This lab assignment requires you to compare the performance of two distinct sorting algorithms to obtain some
appreciation for the parameters to be considered in selecting an appropriate sort. Write a Quicksort and a Natural Merge Sort. They should both be recursive or both be iterative, so that the overhead of recursion will not be a factor in your comparisons. Be sure to justify your choice. Also, in your analysis, consider how your code would have differed if you had made the other choice.
A Quicksort (or Partition Exchange Sort) divides the data into 2 partitions separated by a pivot. The first partition contains all the items which are smaller than the pivot. The remaining items are in the other partition. You will write four versions of Quicksort:
- Select the first item of the partition as the pivot. Treat partitions of size one and two as stopping cases.
- Select the first item of the partition as the pivot. Treat a partition of size 100 as a stopping case. Use an insertion sort to finish.
- Select the first item of the partition as the pivot. Treat a partition of size 50 as a stopping case. Use an insertion sort to finish.
- Select the median-of-three as the pivot. Treat partitions of size one and two as stopping cases.
Merge Sort is a useful sort to know if you are doing External Sorting. The need for this will increase as data sizes increase. The traditional Merge Sort requires double space. To eliminate this issue, you are to implement Natural Merge using a linked implementation. In your analysis be sure to compare to the effect of using a straight Merge Sort instead.

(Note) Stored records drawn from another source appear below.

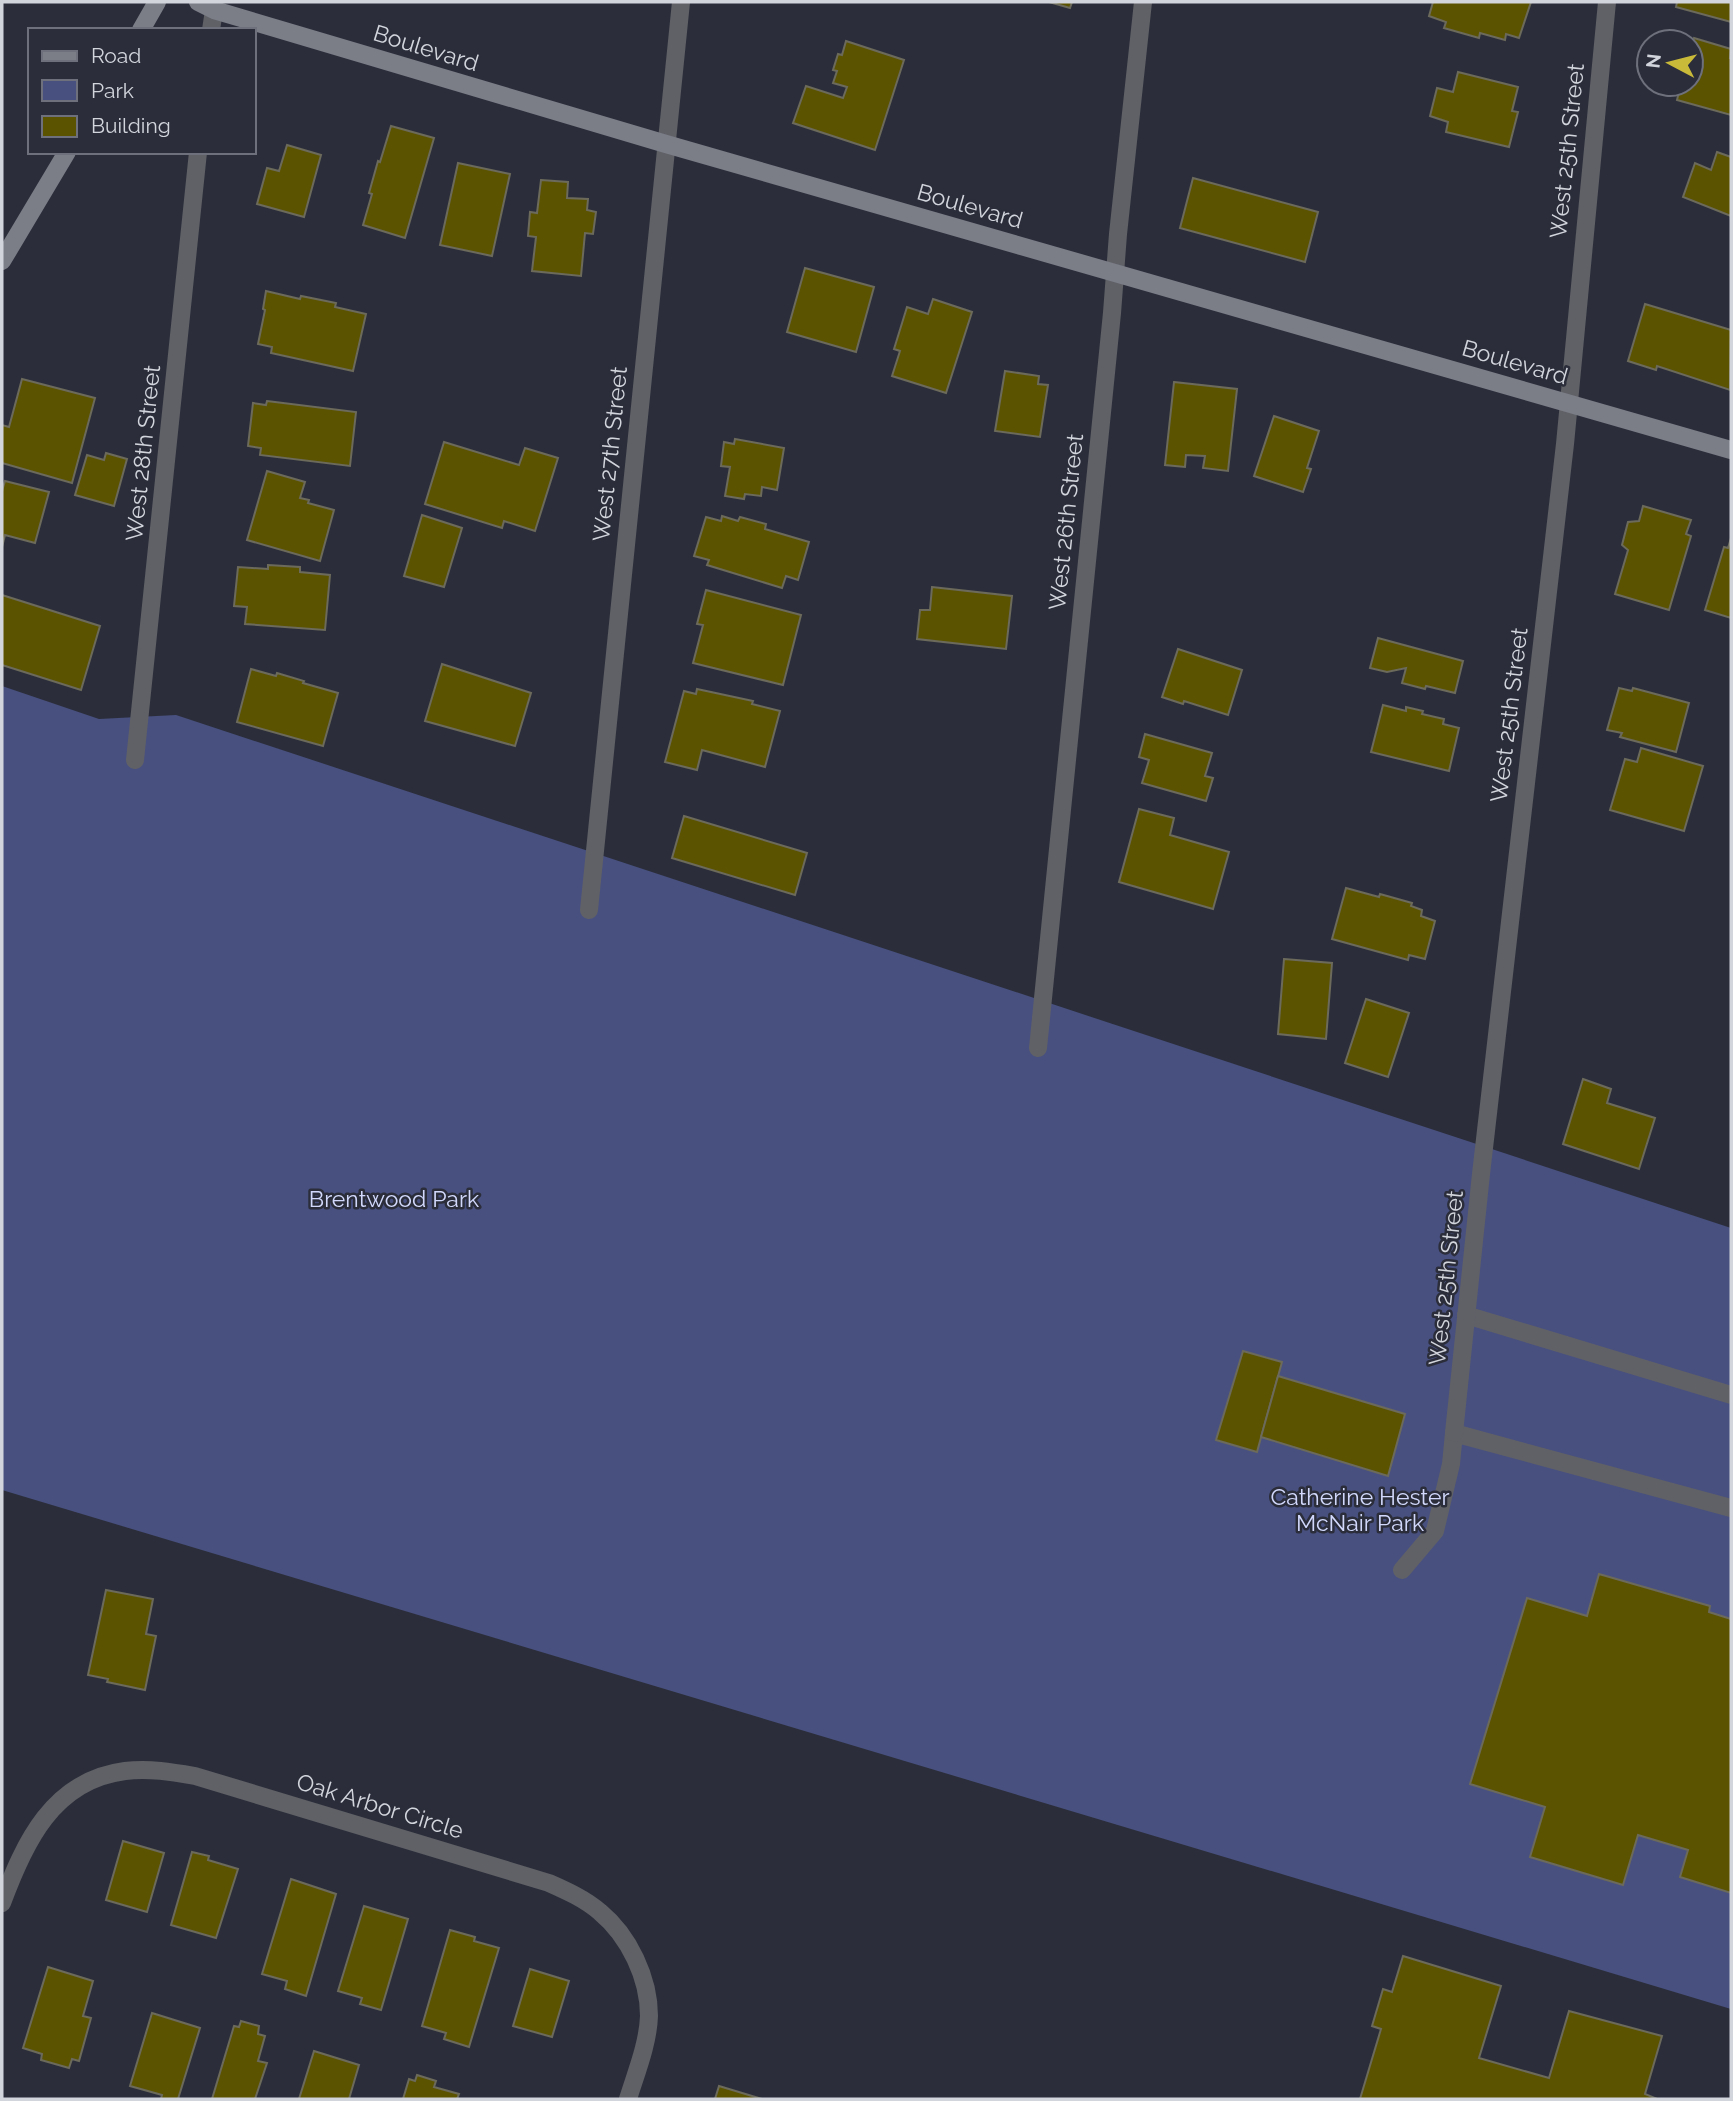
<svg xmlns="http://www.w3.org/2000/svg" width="1733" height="2101" font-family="Raleway,sans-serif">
<rect width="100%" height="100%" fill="#2b2e3a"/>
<!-- green -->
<path fill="#48507f" d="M2,686L99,719L176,715L1731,1228V2009L2,1490Z"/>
<!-- building -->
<g fill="#5c5300" stroke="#6b6a5b" stroke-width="2">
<path d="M1049,2H1072L1070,8Z"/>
<path d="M1433,2H1531L1519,38L1506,34L1505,40L1480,33L1479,38L1444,28L1446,22L1429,16Z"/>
<path d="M1677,2H1731V22L1676,7Z"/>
<path d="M1694,38L1731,49L1730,58H1731V115L1677,100L1681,84H1691V48Z"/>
<path d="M846,41L904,60L875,150L793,123L806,86L843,98L847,87L833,83L837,71L833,70L838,54L842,55Z"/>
<path d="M1458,72L1518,87L1512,111L1518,112L1509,147L1446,132L1448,122L1430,116L1437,88L1453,92Z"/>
<path d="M391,126L434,138L405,238L363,225L372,194L369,193L378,161L380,162Z"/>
<path d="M287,145L321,155L304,217L257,204L267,168L279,171Z"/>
<path d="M1717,152L1731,157V216L1683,197L1695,163L1711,170Z"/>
<path d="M458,163L510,174L492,256L440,245Z"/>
<path d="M1193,178L1318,212L1305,262L1180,228Z"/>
<path d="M541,180L568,182L567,198L588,199L587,210L596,212L593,234L585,233L581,276L532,271L536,237L528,236L530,212L537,213Z"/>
<path d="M805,268L874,287L856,352L787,332Z"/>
<path d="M266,291L300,299L301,296L336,303L335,307L366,314L353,371L271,353L272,347L258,344L265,310L263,309Z"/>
<path d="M933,299L972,312L946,393L892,376L900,351L894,349L907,307L928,314Z"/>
<path d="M1645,304L1731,330L1730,390L1657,366L1656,370L1628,361Z"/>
<path d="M1005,371L1039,376L1038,384L1048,385L1040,437L995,431Z"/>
<path d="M22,379L95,398L72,483L2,463V425L9,427Z"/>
<path d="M1174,382L1237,389L1228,471L1203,468L1205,456L1186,455L1185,467L1165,465Z"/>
<path d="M267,401L356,412L350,466L260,455L261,448L248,446L253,403L266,405Z"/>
<path d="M1274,416L1319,431L1307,468L1311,469L1303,492L1254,476Z"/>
<path d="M735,439L784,448L777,490L762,487L761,496L745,494L744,499L725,496L730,467L721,466L724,442L734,444Z"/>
<path d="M444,442L519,465L525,448L558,458L535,531L504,521L502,528L425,504Z"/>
<path d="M106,453L127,459L114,506L75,495L87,455L104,460Z"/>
<path d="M267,471L305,482L300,498L309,500L308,503L334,510L320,561L247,540Z"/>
<path d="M5,481L49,492L35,543L5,535L2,547V491Z"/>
<path d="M1643,506L1691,520L1686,534L1691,536L1669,610L1615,594L1628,550L1622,545L1628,522L1639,521Z"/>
<path d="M422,515L462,528L444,587L404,576Z"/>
<path d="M722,516L738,521L740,517L766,524L765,529L809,542L798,580L786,576L782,588L707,565L709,560L694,556L706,517L721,521Z"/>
<path d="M1731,538V618L1705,610L1724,547L1728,548Z"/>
<path d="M268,565L300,567V572L330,575L325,630L245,624L247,607L234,606L238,567L268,569Z"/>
<path d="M932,587L1012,596L1006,649L917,639L920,610H930Z"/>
<path d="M706,590L801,615L783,685L693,663L703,625L697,624Z"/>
<path d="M2,595L100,626L81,690L2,665Z"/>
<path d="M1378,638L1463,661L1455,693L1426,686L1425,689L1402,683L1406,668L1387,672L1370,668Z"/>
<path d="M1178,649L1242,670L1228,715L1184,701L1183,704L1162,697Z"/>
<path d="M442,664L531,693L515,746L425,721Z"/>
<path d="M251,669L276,676L277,673L304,681L303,683L338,693L323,746L237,722Z"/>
<path d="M1619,688L1632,691L1633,688L1689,703L1676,752L1620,737L1622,733L1607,730Z"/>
<path d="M697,689L753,701L752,704L780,711L765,767L702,750L697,770L665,762L684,691L696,694Z"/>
<path d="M1383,705L1406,711V707L1423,711L1422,714L1444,719L1443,724L1459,728L1449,771L1371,752Z"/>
<path d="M1145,734L1212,753L1205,776L1213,778L1206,801L1142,783L1149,760L1139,757Z"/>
<path d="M1641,748L1703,766L1684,831L1610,810L1625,759L1637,762Z"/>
<path d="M1139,809L1174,818L1170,835L1229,852L1213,909L1119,882Z"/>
<path d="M684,816L807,853L795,895L672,858Z"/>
<path d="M1346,888L1379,897L1380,894L1412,903L1411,906L1422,910L1421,916L1435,921L1425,959L1409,955L1408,960L1332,939Z"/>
<path d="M1284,959L1332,963L1326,1039L1278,1034Z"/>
<path d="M1366,999L1409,1013L1388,1077L1345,1063Z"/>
<path d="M1583,1079L1611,1089L1607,1103L1655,1118L1639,1169L1563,1144Z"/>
<path d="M1243,1351L1282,1362L1257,1452L1216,1440Z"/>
<path d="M1278,1376L1405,1414L1388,1476L1261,1437Z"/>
<path d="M1599,1574L1710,1606L1709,1612L1731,1619V1893L1680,1877L1688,1850L1638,1835L1623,1885L1530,1857L1545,1807L1470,1784L1527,1598L1587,1616Z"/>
<path d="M106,1590L153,1599L146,1634L156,1636L145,1690L107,1682L108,1679L88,1675Z"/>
<path d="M123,1841L164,1853L147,1912L106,1900Z"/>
<path d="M192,1852L209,1856L208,1860L238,1869L216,1938L171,1925Z"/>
<path d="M291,1879L336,1894L306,1996L285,1989L287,1981L262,1974Z"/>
<path d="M364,1906L408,1919L381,2010L360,2004L362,1998L338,1991Z"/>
<path d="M450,1930L475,1937L474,1941L499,1948L469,2047L444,2039L446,2033L422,2026Z"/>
<path d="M1403,1956L1501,1986L1479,2058L1549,2078L1569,2011L1662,2036L1645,2094L1657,2099H1360L1381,2029L1372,2026L1383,1989L1392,1992Z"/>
<path d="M48,1967L93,1981L83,2016L91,2018L79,2061L72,2059L69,2068L41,2060L42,2054L23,2048Z"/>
<path d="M530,1969L569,1981L552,2037L513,2026Z"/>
<path d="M152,2013L200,2028L178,2099H161L162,2095L130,2086Z"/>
<path d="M241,2021L259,2026L258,2034L265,2036L258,2061L267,2063L255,2099H212L234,2026L239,2027Z"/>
<path d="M314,2051L359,2065L349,2099H299Z"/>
<path d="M417,2075L436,2081L434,2087L459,2094L457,2099H403L409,2079L415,2081Z"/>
<path d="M719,2086L762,2099H715Z"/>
</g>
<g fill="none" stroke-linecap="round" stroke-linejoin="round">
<!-- lane -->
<g stroke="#606167" stroke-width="18">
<path d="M1466,1315L1731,1395"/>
<path d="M1402,1570L1435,1531L1451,1464L1454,1433L1731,1508"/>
</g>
<!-- street -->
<g stroke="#606167" stroke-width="18">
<path d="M211,30L214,10"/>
<path d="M135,760L198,152"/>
<path d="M589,910L681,2"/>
<path d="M1038,1048L1112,313L1118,234L1143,2"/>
<path d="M1454,1433L1481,1174L1565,444L1607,2"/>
<path d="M2,1903C24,1843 53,1780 125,1771C149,1768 172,1772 195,1776L549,1883C567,1891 585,1899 600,1912C629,1936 649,1978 649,2016C648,2044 636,2073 628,2099"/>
</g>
<!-- secondary -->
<g stroke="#7b7d87" stroke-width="18">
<path d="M198,2L214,10L666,144L1731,450"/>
<path d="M141,30L157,2"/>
<path d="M2,261L67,152"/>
</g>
</g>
<g text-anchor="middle" stroke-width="5" stroke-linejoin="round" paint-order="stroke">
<!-- street labels -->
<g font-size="23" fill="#d3d5dd" stroke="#2b2e3a">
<text transform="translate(426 48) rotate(17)" y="8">Boulevard</text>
<text transform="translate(1567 151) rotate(-84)" y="8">West 25th Street</text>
<text transform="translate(970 206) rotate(16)" y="8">Boulevard</text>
<text transform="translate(1515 362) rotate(16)" y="8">Boulevard</text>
<text transform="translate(143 453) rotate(-84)" y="8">West 28th Street</text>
<text transform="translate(610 454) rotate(-84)" y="8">West 27th Street</text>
<text transform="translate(1066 522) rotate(-84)" y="8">West 26th Street</text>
<text transform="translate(1509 715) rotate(-83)" y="8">West 25th Street</text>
<text transform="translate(1446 1278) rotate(-84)" y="8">West 25th Street</text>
<text transform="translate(380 1806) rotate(17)" y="8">Oak Arbor Circle</text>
</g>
<!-- park labels -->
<g font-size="23" fill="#d1d8fb" stroke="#2b2e3a">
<text x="394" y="1207">Brentwood Park</text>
<text x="1360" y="1505">Catherine Hester<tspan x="1360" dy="26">McNair Park</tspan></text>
</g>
</g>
<!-- border -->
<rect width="1733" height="2101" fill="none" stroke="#d3d5dd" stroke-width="7"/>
<!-- legend -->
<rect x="28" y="28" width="228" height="126" fill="#2b2e3a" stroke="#6e717b" stroke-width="2"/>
<rect x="42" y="51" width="35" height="10" fill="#7b7d87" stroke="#6e717b" stroke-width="2"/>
<text x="91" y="63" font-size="21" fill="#d3d5dd">Road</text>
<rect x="42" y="80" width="35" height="21" fill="#48507f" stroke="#6e717b" stroke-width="2"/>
<text x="91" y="98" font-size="21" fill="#d3d5dd">Park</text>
<rect x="42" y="116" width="35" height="21" fill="#5c5300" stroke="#6e717b" stroke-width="2"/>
<text x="91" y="133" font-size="21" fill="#d3d5dd">Building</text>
<!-- north arrow -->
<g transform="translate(1670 63) rotate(277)"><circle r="33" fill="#2b2e3a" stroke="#6e717b" stroke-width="2"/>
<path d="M0-5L12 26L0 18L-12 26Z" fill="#caba3a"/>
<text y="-10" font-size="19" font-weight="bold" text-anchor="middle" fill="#d3d5dd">N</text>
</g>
</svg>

Create input files of four sizes: 50, 1000, 2000, 5000 and 10000 integers. For each size file make 3 versions. On the first use a randomly ordered data set. On the second use the integers in reverse order. On the third use the integers in normal ascending order. (You may use a random number generator to create the randomly ordered file, but it is important to limit the duplicates to <1%. Alternatively, you may write a shuffle function to randomize one of your ordered files.) This means you have an input set of 15 files plus whatever you deem necessary and reasonable. The size 50 files are to be turned in. The other sizes are for timing purposes. Your code needs to print out the sorted values. Files are available at on the course web page if you want to copy them. Your data should be formatted so that each number is on a separate line with no leading blanks. There should be no blank lines in the file.
Each sort must be run against all the input files. With five sorts and 15 input sets, you will have 75 required runs. For grading purposes, for each sort, turn in output only for the size 50 files. You will have 15 sets of output to turn in for the size 50 files.
Your program should access the system clock to get some time values for the different runs. The call to the clock should be placed as close as possible to the beginning and the end of each sort. If other code is included, it may have a large, albeit fixed, cost, which would tend to drown out the differences between the runs, if any. Why take a chance! If you get too many zero time data values or any negative time values then you must fix the problem. One way to do this is to use larger, files than those specified. Another solution is to perform the sorting in a loop, N times, and calculate an average value. You would need to be careful to start over with unsorted data, each time through the loop.
Turn in an analysis comparing the two sorts and their performance. Be sure to comment on the relative runtimes of the various runs, the effect of the order of the data, the effect of different size files, and the effect of different partition sizes and pivot selection methods for Quicksort. Which factor has the most effect on the efficiency? Be sure to consider both time and space efficiency. Be sure to justify your data structures. As time permits consider examining alternate methods of selecting the pivot for Quicksort. Also consider files of size 20,000 or additional random files – perhaps with 15-20% duplicates. Your analysis must include a table of the times obtained.
It is to your advantage to turn the lab in on time to avoid competition with studying for the final. It will not be accepted after the due date except by prior arrangement.